# Does a cornering wheel turn (change the direction it travels) at its contact point or some other location?

According to vehicle dynamics, there appears to be two different ways a wheel travels a curved path. I don't think this requires an expert in vehicle dynamics because it is a simple physics problem of a rolling wheel changing direction.

The figures below examine the path of the front wheel of a bicycle as the rider counter-steers and proceeds through a left turn - Figs 1A-1D. As the bike rolls, there are periods when the rider is turning the front wheel and periods when the rider holds the front wheel at a fixed angle - Figs 2A-D. During the “wheel turning” periods, which are shown in red, the front wheel follows a curved path. Here, the wheel changes direction by rotating/turning about its contact point. Pretty simple stuff because it’s easy to understand how turning a rolling wheel results in curved path travel.

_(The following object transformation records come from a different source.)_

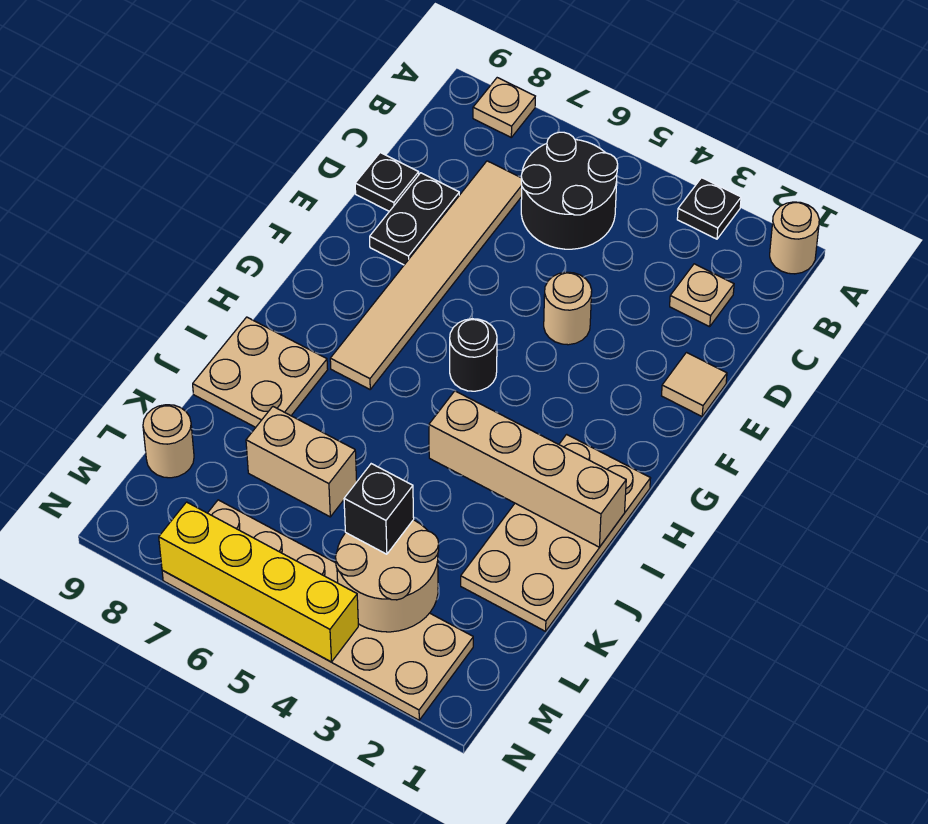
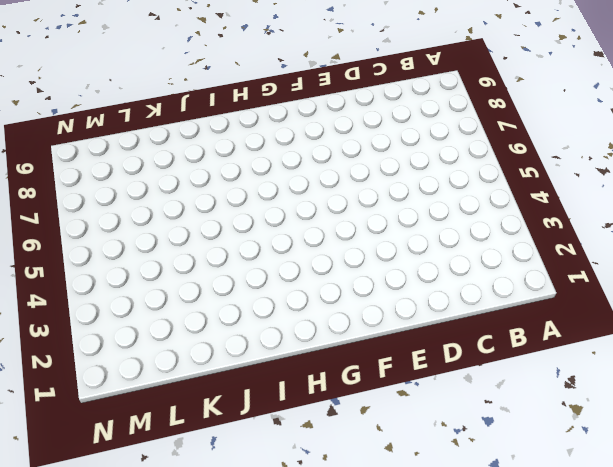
none -> tan 1x1 round brick [770,202,819,274]
none -> black 1x1 plate [677,178,741,239]
none -> tan 1x1 plate [473,78,535,137]

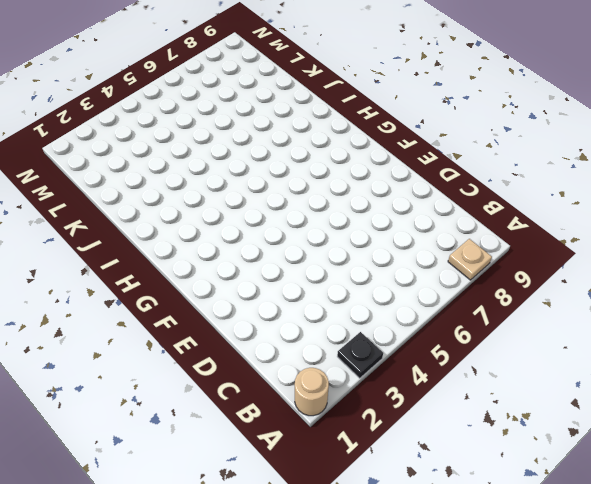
none -> black 2x2 round brick [521,132,618,249]
none -> tan 1x1 plate [670,264,734,327]
none -> tan 1x6 tile [330,161,522,389]

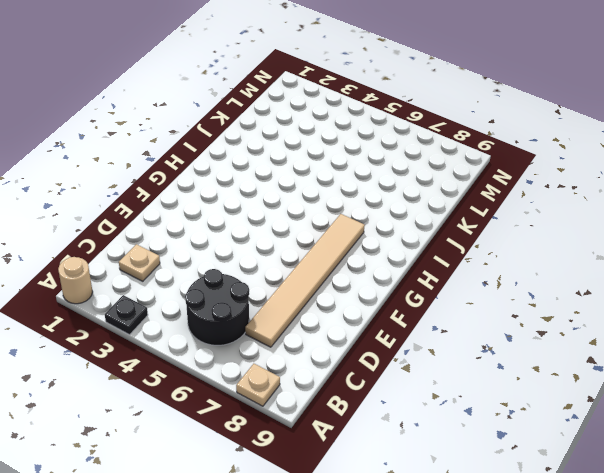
none -> black 1x2 plate [370,173,459,265]
none -> black 1x1 plate [355,153,419,211]
none -> tan 1x1 tile [662,353,727,416]

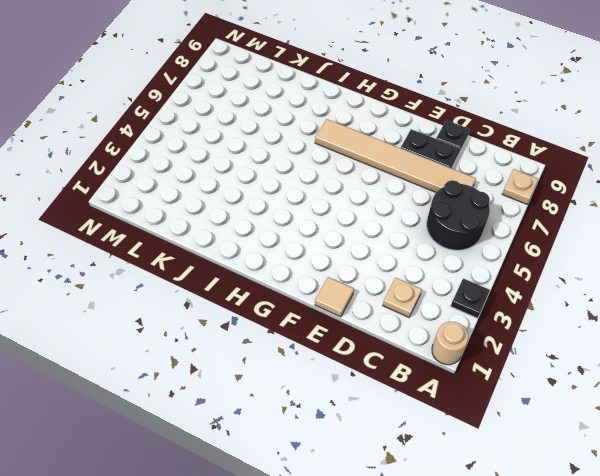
none -> tan 1x1 round brick [544,272,592,345]
none -> black 1x1 round brick [450,319,497,391]
none -> tan 2x4 plate [461,434,651,631]

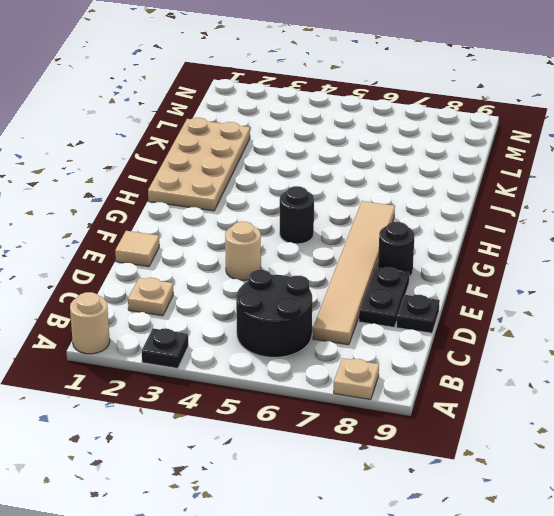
black 1x1 round brick [378,222,415,277] -> none
none -> tan 2x2 plate [193,317,328,427]
none -> tan 1x2 brick [246,407,357,517]
none -> tan 1x1 round brick [143,405,194,478]

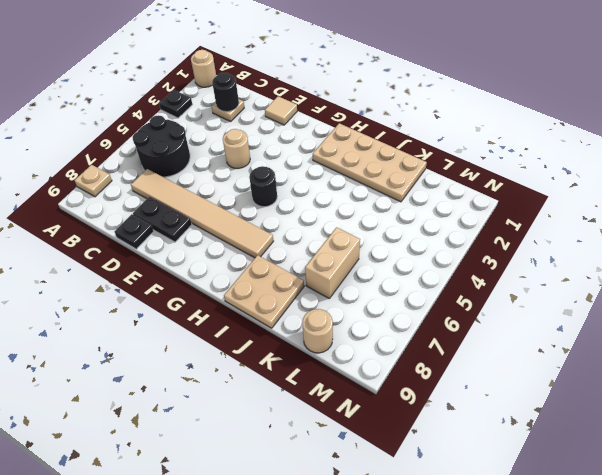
black 1x1 round brick [212,73,239,112] -> none
none -> tan 2x6 plate [162,500,473,720]
none -> tan 1x4 brick [429,391,626,547]
none -> tan 2x2 round brick [336,520,439,632]

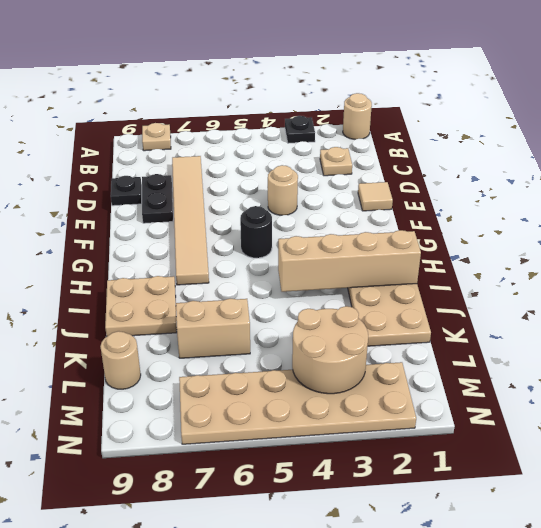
none -> black 2x2 round brick [521,132,618,249]
none -> yellow 1x4 brick [159,502,358,662]
none -> black 1x1 brick [344,464,414,554]

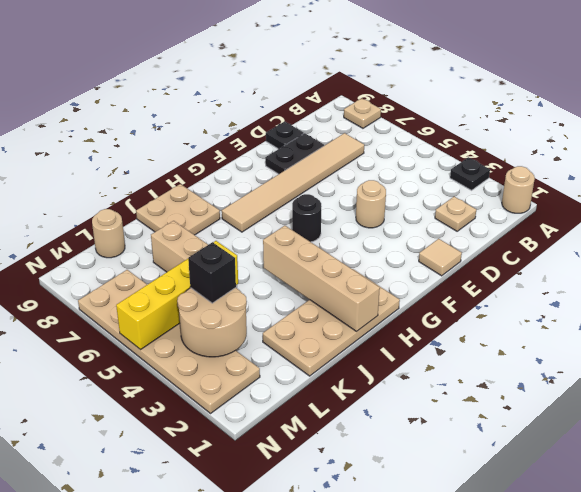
yellow 1x4 brick [116,241,238,350] -> yellow 1x4 brick turned to [159,502,358,662]
none -> black 2x2 round brick [521,132,618,249]

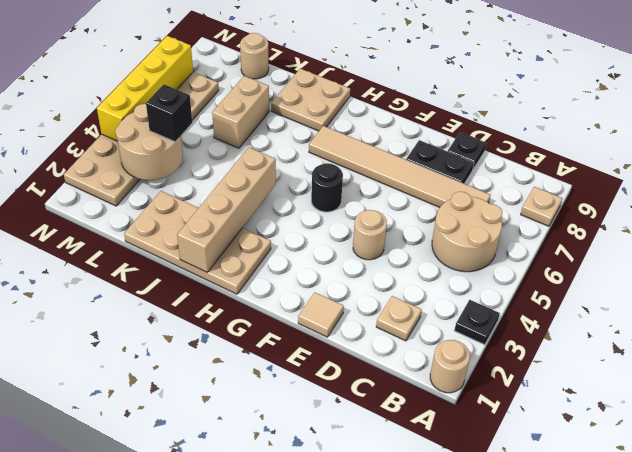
tan 2x2 round brick [432,191,502,272] -> black 2x2 round brick [521,132,618,249]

During the periods where the front wheel is fixed at an angle, which are shown in blue, the wheel also proceeds through a curved path. We now say the wheel proceeds through the curved path by a different mechanical principle and no longer turns at its contact point to change travel direction. Since the wheel directions are fixed, we think they turn about a location other than at each contact point. We believe both wheels are tangential velocities rotating about the turn center - blue paths in Fig 3.

How can the front wheel change travel direction by rotating about its contact point (red paths) and then mysteriously change the way it changes its travel direction (blue paths)?